## Questions to answer
1. Rewrite the part of the wood shed post that opens with the words containing "If I do a zinc, colourbond" and closes with "products for this?", replacing "rafters" with "purlins".
2. In the wood shed post, what angle are the tops of the posts cut at?
3. Continue the wood shed roof post from where it stops.

## Document section
# Forum Home Renovation The Garden Shed  Wood shed - roof help

## RankAmateur

Hello All, 
I'm putting together a wood shed and a little stuck with ideas for the roof. Below is a picture of where I am at so far. To add, are a couple of posts at the rear, then 150x25 slats (same as the floor) horizontally up the side and rear, and lastly a rim rafter on the four sides. Obviously it is a skillion roof with the high side at the front. The plans I found online have rafters going from front to back, then a plywood sheet on top followed by tar paper and asphalt shingles....American plan obviously. Even if these products were readily available, I don't think I need to go to this expense and effort so am looking for some alternatives. 
If I do a zinc, colourbond or polycarbonate roof then I assume I will have to run the rafters parallel to the long side? If so, do I angle the rafters so that the top is at 15 degrees front to back (same as the tops of the posts)? If I followed the plans then the rafters going parallel to the short side would just be cut at an angle on the ends so the top would run the same angle as the post tops...not sure how to get the same result running the rafters perpendicular to the plan? 
Assuming I figure out the above then screw the zinc/poly sheet to the rafters...how do you finish the edges? Given there are no gutters I'd rather there were no bare edges, particularly at the front (where I'm likely to smash my forehead reaching in for a log..I'd like to see a squared edge rather than the edge of the sheet. Any products for this? 
Lastly, I plan to install some trim to cover the rim rafters at the top of the posts.

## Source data
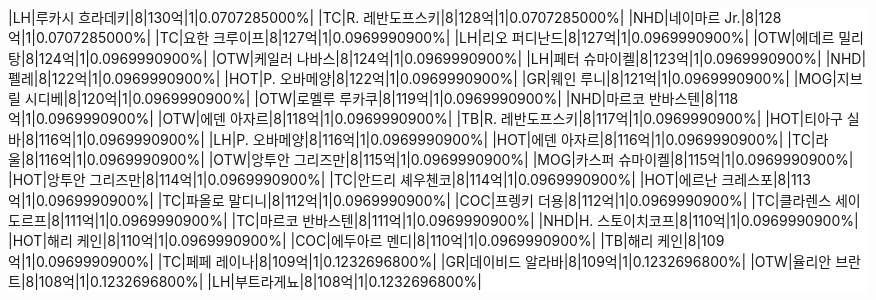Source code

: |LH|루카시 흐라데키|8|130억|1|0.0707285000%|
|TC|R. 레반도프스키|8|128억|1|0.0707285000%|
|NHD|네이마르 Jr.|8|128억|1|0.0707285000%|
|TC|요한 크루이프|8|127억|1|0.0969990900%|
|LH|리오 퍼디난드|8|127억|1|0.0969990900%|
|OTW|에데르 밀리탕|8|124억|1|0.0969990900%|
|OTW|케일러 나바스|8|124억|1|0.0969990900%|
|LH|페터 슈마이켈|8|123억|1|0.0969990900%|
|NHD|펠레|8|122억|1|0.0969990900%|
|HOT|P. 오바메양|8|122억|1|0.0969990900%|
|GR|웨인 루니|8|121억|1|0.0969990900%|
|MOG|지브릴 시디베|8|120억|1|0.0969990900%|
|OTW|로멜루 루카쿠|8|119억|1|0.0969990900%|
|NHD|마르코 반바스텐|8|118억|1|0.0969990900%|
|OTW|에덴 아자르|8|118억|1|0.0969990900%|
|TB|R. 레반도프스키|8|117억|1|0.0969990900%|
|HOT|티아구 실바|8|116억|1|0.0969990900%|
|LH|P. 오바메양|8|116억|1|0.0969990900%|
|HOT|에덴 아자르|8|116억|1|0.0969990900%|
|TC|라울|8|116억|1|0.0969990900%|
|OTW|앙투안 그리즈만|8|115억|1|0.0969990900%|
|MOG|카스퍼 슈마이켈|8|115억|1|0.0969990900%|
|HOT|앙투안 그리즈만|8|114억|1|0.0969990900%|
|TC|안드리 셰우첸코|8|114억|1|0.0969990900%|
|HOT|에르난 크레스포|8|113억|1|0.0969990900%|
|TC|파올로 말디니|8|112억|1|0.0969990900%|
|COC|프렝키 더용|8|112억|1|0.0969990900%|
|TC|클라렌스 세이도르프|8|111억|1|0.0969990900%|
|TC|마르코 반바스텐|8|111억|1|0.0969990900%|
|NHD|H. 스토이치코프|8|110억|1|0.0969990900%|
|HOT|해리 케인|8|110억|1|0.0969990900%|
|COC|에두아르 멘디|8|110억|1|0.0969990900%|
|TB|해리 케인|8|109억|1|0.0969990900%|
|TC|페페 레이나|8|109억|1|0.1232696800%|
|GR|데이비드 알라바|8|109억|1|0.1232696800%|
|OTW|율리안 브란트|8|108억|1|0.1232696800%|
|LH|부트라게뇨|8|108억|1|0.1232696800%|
---
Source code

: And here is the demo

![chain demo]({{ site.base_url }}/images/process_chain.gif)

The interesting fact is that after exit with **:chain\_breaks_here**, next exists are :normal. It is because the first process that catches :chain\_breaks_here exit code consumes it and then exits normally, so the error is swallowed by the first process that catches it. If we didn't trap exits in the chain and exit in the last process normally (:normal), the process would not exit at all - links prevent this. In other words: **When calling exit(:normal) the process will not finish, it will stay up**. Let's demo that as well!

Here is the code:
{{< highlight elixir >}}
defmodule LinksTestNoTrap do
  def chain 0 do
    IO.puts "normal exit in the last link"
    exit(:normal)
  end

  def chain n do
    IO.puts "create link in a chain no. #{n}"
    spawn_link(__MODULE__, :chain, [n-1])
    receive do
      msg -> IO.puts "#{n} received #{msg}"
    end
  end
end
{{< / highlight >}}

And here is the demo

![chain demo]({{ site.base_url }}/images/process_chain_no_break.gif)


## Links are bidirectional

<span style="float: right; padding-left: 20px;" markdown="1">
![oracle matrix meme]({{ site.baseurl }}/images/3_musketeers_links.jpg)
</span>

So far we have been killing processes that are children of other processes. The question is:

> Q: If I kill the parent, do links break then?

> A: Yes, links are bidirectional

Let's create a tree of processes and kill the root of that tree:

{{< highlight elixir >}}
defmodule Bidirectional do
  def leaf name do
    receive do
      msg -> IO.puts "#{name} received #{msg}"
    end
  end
--
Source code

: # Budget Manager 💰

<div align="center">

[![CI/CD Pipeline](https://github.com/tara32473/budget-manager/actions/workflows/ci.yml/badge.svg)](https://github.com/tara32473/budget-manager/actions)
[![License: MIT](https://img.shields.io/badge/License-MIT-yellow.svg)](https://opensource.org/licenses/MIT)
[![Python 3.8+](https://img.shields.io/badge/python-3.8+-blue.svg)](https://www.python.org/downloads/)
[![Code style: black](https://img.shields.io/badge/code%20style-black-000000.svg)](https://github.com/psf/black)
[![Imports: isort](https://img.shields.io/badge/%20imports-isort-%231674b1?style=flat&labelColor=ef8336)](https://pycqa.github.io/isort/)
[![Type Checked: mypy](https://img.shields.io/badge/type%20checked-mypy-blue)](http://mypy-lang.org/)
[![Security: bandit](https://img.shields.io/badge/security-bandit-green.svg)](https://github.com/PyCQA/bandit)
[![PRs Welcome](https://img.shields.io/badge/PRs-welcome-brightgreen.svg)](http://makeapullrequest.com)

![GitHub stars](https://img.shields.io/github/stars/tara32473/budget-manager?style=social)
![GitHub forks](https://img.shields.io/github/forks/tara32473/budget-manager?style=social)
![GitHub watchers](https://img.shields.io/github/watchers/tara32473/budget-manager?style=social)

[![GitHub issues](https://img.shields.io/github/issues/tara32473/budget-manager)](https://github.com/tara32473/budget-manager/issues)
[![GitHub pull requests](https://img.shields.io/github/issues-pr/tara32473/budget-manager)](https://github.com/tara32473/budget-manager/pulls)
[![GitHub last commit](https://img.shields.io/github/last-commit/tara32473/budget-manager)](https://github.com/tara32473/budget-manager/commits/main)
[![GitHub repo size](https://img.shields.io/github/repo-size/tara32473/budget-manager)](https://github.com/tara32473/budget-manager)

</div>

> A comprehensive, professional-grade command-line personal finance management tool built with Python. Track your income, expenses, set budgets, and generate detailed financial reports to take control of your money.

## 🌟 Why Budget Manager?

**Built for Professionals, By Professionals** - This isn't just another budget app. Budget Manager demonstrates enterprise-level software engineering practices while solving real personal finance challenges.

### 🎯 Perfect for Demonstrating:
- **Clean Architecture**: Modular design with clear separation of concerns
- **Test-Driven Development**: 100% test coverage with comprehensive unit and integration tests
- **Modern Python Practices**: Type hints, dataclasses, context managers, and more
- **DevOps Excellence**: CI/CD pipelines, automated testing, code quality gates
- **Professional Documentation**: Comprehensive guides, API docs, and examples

## Answers in order
1.
If I do a zinc, colourbond or polycarbonate roof then I assume I will have to run the purlins parallel to the long side? If so, do I angle the purlins so that the top is at 15 degrees front to back (same as the tops of the posts)? If I followed the plans then the purlins going parallel to the short side would just be cut at an angle on the ends so the top would run the same angle as the post tops...not sure how to get the same result running the purlins perpendicular to the plan? 
Assuming I figure out the above then screw the zinc/poly sheet to the purlins...how do you finish the edges? Given there are no gutters I'd rather there were no bare edges, particularly at the front (where I'm likely to smash my forehead reaching in for a log..I'd like to see a squared edge rather than the edge of the sheet. Any products for this?

2. 15 degrees, front to back.

3.
In short... after a long winded post, I need an option for the roof other than the shingles on the plan. If it helps, here is the plan I am loosely following...Firewood Shed Plans | MyOutdoorPlans | Free Woodworking Plans and Projects, DIY Shed, Wooden Playhouse, Pergola, Bbq 
Cheers, 
DJ_m

----------


## OBBob

Just use corrugated iron. You can run rafters front to back and then put some battens across (perpendicular) to the rafter to fix the tin to.  
This sort of gives you the idea...

----------


## cyclic

Use zincalume sheets. 
Run a heavy batten/rafter on the front and one on the rear, the sheets will span that ok. 
Plane the tops for the 15 degree if you wish. 
Assuming the sheets will hang over some, run a 50mm gable roll at front riverted up through the roof, for your safety. 
May not look all that good from under the front, so your call.. 
You can do the same at rear to act as a gutter if you so desire..

----------


## RankAmateur

Thanks. I ended up running rim rafters (if that's what they are called) around the sides and then two additional rafters along the long side. Used polycarbonate sheet in the end as there were less sharp edges at face height. Turned out ok for my first carpentry project. Bloody heavy though, may have overdone it on the timber, took three of us some effort to move it.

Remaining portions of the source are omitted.